Pupils will make decisions on how they can best use the LEDs to meet the needs of the turtles and make use of their understanding of abstraction. They will also be able to explore the effect on the program of varying the value in the conditional statement so they ensure that the actions are carried out in the correct environmental conditions.

Sensory toy

The sensory toy project introduces pupils to the micro:bit’s accelerometer sensor.

What students will learn

They will learn how it senses the direction of movement, rotation and speed, and use this to construct a program that uses the accelerometer as a trigger to start various outputs.

In this project, pupils will also consider the needs of the user as they will need to select and design images and sounds that will appeal to learners who require additional sensory stimulation. Pupils will understand that selection is not appropriate for this program as the outputs should only be activated by the user and that environmental conditions do not need to be constantly monitored.

Furthermore, this project provides pupils with the opportunity to experiment with the range of inputs created by the accelerometer as a way of adding additional outputs to their program. This project can be taken further by asking pupils to use the micro:bit to create a prototype of their sensor toy.

Aiming further projects

If you are confident using micro:bit in the classroom, these projects are suitable for teaching selection and sensors to students with some micro:bit experience.


The metronome project allows children to explore how inputs can be used to modify an output.

What students will learn

Pupils will program the micro:bit to play a note followed by a pause at specific tempo through the use of a forever loop. Pupils then use the A and B buttons to control the tempo of the music with one button increasing and the other decreasing the tempo.

This program will start pupils to think about how values stored in the micro:bit can be recalled, displayed and used in a program laying the foundations for the projects in the next pathway, It’s all variable. It also offers the opportunity to develop unplugged activities to support learning by asking pupils to use instruments to act out the program and the impact of each input.

Simple door alarm

In this project, pupils will construct a program that responds to two inputs: the micro:bit’s button being pressed and a change in the environment as sensed by the micro:bit’s compass sensor (known as a magnetometer).

What students will learn

The compass sensor measures the Earth’s magnetic field but can also be used to measure the strength of a magnet’s magnet field. Changes in this magnetic field, as the magnet moves further away from the micro:bit, can be used to trigger an output. This program responds to two inputs both leading to an ouput. Pupils will need to decide whether selection needs to be used so that the conditions are constantly monitored and in doing so show their depth of understanding of this concept.

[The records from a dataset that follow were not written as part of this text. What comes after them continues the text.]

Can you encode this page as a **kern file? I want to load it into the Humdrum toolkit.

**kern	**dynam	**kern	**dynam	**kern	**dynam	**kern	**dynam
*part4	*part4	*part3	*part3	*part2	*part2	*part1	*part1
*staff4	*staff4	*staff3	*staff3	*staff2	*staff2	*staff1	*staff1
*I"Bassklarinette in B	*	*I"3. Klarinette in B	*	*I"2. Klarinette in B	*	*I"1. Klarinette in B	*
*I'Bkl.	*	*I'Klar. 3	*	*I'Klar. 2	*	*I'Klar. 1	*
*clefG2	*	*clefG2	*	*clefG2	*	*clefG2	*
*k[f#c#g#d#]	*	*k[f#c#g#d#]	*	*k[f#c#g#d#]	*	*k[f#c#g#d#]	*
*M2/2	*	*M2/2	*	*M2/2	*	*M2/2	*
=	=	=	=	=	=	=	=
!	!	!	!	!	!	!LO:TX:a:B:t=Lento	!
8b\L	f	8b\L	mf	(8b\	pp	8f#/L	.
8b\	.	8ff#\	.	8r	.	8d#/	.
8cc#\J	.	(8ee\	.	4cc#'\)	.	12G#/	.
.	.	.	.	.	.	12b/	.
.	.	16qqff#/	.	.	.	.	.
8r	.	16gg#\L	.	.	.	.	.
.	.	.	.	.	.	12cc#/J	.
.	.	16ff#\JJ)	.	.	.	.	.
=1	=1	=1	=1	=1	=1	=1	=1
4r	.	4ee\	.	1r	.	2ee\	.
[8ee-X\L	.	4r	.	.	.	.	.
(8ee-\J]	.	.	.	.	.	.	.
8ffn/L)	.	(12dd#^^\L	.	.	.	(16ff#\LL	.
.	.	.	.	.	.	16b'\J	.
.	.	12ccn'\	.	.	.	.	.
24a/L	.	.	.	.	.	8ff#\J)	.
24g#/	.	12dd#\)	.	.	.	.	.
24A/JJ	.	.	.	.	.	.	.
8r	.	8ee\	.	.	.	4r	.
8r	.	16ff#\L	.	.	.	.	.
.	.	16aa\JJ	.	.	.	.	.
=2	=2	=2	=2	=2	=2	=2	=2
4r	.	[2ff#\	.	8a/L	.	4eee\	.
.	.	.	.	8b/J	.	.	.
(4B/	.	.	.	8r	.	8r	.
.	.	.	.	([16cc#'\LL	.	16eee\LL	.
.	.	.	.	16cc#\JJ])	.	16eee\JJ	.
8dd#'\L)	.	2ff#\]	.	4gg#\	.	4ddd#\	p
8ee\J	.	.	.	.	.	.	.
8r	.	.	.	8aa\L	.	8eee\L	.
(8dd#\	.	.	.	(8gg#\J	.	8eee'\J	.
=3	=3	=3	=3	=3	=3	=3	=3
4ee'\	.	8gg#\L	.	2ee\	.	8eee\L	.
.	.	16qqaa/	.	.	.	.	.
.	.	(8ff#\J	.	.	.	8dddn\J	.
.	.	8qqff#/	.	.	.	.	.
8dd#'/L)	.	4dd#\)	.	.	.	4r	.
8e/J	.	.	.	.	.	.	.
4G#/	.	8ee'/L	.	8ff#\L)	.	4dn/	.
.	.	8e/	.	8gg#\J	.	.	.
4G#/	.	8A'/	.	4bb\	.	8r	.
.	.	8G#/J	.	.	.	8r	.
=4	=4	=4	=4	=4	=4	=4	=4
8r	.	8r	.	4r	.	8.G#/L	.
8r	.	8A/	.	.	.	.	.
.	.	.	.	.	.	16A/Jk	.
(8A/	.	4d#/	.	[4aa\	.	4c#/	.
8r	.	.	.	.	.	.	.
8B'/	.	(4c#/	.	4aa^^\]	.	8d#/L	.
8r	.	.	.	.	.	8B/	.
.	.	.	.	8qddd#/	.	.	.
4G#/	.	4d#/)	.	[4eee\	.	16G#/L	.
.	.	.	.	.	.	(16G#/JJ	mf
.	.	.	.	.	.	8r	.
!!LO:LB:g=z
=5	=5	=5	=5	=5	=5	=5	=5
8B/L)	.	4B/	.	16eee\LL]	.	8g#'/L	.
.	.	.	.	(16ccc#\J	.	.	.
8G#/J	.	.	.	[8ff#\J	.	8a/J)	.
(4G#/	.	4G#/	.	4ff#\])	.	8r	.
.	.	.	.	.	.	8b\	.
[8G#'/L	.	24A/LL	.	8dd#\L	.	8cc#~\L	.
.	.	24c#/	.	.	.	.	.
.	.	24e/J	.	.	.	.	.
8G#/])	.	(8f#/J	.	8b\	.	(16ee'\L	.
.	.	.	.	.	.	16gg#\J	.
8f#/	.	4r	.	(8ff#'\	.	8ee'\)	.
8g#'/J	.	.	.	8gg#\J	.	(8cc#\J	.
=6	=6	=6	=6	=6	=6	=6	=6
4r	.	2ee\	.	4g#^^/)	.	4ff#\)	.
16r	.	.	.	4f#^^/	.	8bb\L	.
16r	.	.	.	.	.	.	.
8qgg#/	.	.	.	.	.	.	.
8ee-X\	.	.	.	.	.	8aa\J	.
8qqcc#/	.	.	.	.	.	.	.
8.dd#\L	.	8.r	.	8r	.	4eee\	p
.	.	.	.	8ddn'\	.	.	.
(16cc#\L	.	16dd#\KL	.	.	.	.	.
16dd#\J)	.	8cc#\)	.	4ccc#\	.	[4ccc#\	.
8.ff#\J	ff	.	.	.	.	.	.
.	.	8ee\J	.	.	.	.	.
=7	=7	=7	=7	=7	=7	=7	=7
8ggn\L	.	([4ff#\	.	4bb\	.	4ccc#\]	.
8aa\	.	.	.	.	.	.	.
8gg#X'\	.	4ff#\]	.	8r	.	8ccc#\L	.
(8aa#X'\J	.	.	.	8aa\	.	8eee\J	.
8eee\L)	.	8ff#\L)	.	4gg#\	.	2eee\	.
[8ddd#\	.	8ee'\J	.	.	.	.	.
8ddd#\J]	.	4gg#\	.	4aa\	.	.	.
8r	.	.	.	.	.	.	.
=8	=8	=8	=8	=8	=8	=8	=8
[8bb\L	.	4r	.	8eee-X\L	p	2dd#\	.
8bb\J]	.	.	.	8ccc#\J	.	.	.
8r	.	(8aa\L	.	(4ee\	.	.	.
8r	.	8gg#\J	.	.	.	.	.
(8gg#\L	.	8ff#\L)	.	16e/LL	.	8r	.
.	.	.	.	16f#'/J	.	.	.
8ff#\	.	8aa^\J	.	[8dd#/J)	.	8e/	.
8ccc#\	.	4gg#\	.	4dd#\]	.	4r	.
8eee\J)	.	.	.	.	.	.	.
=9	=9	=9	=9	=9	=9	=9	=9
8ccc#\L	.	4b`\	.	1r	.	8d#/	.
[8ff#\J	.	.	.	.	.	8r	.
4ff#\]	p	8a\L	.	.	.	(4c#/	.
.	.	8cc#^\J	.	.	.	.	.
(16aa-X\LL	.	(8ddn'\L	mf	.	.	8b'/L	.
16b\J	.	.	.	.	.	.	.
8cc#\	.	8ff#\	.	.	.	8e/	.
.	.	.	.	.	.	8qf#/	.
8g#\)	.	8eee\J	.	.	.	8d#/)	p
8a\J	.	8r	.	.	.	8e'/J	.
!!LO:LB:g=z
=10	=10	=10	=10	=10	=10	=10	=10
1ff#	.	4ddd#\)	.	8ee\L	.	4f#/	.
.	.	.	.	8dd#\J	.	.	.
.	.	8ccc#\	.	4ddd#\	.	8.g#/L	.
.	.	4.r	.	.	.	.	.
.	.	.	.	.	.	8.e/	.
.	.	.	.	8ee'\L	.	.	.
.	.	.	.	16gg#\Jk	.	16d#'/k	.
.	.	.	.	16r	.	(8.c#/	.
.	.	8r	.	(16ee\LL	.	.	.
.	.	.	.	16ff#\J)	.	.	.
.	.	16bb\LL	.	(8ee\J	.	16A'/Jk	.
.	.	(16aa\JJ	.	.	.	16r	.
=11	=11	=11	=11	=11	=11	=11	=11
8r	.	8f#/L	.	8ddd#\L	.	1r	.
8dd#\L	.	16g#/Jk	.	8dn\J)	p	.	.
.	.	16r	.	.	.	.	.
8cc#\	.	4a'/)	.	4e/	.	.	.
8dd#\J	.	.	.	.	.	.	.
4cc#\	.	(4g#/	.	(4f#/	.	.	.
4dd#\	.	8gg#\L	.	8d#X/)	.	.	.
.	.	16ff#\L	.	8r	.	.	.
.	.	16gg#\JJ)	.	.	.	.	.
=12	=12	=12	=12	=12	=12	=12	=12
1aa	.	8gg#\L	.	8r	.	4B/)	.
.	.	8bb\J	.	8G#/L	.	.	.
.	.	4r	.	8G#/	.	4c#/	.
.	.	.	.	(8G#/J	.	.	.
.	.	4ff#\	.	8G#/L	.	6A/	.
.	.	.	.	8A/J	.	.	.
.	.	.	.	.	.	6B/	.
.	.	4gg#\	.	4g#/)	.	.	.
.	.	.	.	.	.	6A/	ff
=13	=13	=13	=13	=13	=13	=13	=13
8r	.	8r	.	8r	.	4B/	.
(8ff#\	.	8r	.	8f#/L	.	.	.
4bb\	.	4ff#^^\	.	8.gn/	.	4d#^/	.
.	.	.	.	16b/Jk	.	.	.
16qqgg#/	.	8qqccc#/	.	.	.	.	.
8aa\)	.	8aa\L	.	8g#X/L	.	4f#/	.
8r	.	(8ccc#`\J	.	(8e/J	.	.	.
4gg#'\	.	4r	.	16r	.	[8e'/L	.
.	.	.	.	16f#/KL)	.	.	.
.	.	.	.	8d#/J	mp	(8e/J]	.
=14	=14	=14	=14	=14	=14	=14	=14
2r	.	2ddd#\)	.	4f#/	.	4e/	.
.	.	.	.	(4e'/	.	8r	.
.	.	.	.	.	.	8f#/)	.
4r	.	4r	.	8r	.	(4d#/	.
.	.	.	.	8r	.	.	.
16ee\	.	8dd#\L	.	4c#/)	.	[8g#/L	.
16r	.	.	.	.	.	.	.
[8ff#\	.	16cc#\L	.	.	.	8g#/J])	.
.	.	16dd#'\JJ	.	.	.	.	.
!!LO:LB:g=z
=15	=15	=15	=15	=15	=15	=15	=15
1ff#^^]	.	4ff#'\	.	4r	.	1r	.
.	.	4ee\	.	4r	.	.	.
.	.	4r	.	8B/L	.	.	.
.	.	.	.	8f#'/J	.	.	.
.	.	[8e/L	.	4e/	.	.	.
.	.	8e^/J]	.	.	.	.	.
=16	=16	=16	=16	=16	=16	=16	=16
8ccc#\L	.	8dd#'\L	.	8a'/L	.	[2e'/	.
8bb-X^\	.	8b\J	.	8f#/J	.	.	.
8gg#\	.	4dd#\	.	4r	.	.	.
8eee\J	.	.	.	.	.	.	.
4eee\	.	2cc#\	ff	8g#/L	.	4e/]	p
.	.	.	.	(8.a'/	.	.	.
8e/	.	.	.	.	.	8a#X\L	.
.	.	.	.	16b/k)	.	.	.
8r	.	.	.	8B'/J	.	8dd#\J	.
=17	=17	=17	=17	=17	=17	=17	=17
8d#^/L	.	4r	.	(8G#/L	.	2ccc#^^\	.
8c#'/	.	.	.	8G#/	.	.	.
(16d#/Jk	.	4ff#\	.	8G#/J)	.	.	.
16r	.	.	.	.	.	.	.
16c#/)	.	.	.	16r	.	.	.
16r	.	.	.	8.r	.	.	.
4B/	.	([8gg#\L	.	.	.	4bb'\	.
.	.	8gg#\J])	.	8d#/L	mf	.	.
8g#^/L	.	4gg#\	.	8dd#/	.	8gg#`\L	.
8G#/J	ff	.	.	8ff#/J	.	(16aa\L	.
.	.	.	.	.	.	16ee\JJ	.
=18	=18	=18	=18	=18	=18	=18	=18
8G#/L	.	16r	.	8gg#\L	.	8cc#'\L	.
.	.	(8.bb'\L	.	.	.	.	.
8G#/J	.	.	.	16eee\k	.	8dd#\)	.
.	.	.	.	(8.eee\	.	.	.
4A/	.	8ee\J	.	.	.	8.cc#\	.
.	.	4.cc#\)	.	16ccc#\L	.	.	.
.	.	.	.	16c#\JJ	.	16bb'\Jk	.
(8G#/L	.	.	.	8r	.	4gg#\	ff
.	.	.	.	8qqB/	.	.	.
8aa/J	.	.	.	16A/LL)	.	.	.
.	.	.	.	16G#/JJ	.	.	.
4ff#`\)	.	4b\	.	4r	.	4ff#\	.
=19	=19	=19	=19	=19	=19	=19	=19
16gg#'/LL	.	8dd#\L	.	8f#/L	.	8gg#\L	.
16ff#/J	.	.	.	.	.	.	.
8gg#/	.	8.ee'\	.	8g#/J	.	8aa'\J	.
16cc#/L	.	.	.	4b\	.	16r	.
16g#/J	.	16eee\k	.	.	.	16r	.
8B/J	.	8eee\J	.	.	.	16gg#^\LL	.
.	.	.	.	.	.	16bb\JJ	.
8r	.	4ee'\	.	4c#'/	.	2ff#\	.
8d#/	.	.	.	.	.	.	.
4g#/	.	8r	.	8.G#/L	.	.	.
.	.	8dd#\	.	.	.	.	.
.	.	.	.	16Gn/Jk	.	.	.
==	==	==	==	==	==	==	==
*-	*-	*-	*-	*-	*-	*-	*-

Pupils will need to test and refine their program to ensure that the alarm has the required degree of sensitivity. To do this they will need to modify the value used in their selection statement. Pupils will also need to plan how they will attach the micro:bit and magnet to the door so it operates properly and is discrete.

Finally, pupils will think about the need to reset the alarm after it has been triggered by using a button input to initialise the program. In planning and constructing this program pupils will be required to apply several computer science concepts and computational thinking approaches which makes it suitable for assessing their knowledge, skills and understanding.